# Best release



## Taylen (Jun 7, 2006)

what do you all think is the best release???


----------



## Ty Noe (Dec 22, 2005)

*hunting or target.*

hunting or target


----------



## Taylen (Jun 7, 2006)

for hunting


----------



## Ty Noe (Dec 22, 2005)

*i use*

i use a scott little goose. its got a buckle and alot of adjustment.. its really nice..Ty Noe


----------



## Taylen (Jun 7, 2006)

thanx,....... anyone else?


----------



## Prodigyoutdoors (Jul 3, 2005)

truball cyclone


----------



## Taylen (Jun 7, 2006)

cool thanx


----------



## T.B. (Jul 15, 2004)

I use a Scott Caliper for hunting.
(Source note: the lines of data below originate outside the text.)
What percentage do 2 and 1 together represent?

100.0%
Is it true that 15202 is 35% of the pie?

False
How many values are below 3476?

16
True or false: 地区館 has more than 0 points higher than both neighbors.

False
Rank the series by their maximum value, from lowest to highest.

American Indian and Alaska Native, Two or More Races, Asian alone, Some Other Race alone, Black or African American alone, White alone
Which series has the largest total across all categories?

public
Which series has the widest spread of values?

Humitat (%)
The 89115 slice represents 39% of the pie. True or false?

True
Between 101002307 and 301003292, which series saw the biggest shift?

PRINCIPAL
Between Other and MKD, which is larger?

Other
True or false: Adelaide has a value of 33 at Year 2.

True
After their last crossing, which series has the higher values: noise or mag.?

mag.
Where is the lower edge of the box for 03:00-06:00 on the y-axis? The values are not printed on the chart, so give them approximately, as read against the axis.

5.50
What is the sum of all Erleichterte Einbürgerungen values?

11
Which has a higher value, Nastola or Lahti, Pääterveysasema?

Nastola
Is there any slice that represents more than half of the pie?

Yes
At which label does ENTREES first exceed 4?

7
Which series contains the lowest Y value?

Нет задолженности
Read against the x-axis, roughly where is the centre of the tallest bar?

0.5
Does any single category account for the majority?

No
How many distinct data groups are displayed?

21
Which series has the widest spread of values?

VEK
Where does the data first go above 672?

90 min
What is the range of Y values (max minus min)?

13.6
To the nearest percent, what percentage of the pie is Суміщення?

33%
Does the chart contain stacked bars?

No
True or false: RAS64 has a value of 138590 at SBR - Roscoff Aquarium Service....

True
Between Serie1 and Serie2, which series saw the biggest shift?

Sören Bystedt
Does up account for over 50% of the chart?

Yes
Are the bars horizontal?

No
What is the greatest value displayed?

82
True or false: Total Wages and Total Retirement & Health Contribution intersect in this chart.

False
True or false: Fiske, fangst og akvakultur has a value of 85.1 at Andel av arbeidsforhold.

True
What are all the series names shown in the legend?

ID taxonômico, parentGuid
I think any of the Scott releases in general are good releases for hunting.


----------



## OK_Nova (May 19, 2006)

*Pro Diamond*

I'd recommend the Pro Diamond for both target shooting and hunting.


----------



## hoyt bow hunter (Jun 4, 2006)

*short-n-sweet*

trueball Short-n-sweet all the way


----------



## myrons nephew (Feb 23, 2006)

Any kiond of tru ball wrist strap. I use a stinger and I love it. Very smooth and cheap.


----------



## stickbow hunter (Jun 12, 2006)

I use a cobra target release


----------



## JeffreySlayR (Mar 1, 2006)

*Release...*

Fletch Hunter "Shorty" I have a very short draw, and this release makes it nearly impossible to torque the string.


----------



## Prodigyoutdoors (Jul 3, 2005)

ok nova how do you like that release? im interested in one


----------



## Guest (Jun 21, 2006)

*tru fire*

i use the tru fire it has a lote of slack but you can a just it it works really good and its only like 25 bucks so you are will get your mony out of it in relabilty


----------



## fredbear17 (Jun 27, 2006)

tru bal stinger


----------



## Bowtech_PatDual (Jul 11, 2006)

*truball*

trubal stinger all the way


----------



## puddin (Aug 8, 2004)

carter two shot is nice. really cris release and smallish.


----------



## Bowhunter215 (May 2, 2006)

For the money, I really like my Cobra Mamba release. closes quietly and very smooth triggerpull. Also, the wrist strap is very comfortable.


----------



## tbemerson (Jan 9, 2006)

*i use*

i use a tru fire release


----------



## OOPS! (Jul 5, 2006)

I now use a HHA little pull back tension caliper release with wrist strap, I had a stinger, but developed a really bad case of target panic and this release solved it. It makes back-tension really easy to learn, and it makes it hard to miss your target.


----------



## bissen00 (Feb 10, 2005)

i use a zenith back tenshin works great just turn out the cliker and get it in camo.


----------



## slayrX (Jul 24, 2006)

i use the scott little goose just because it is a single caliper which makes it a tad more accurate and it all so has lots of adjustment with a buckle strape


----------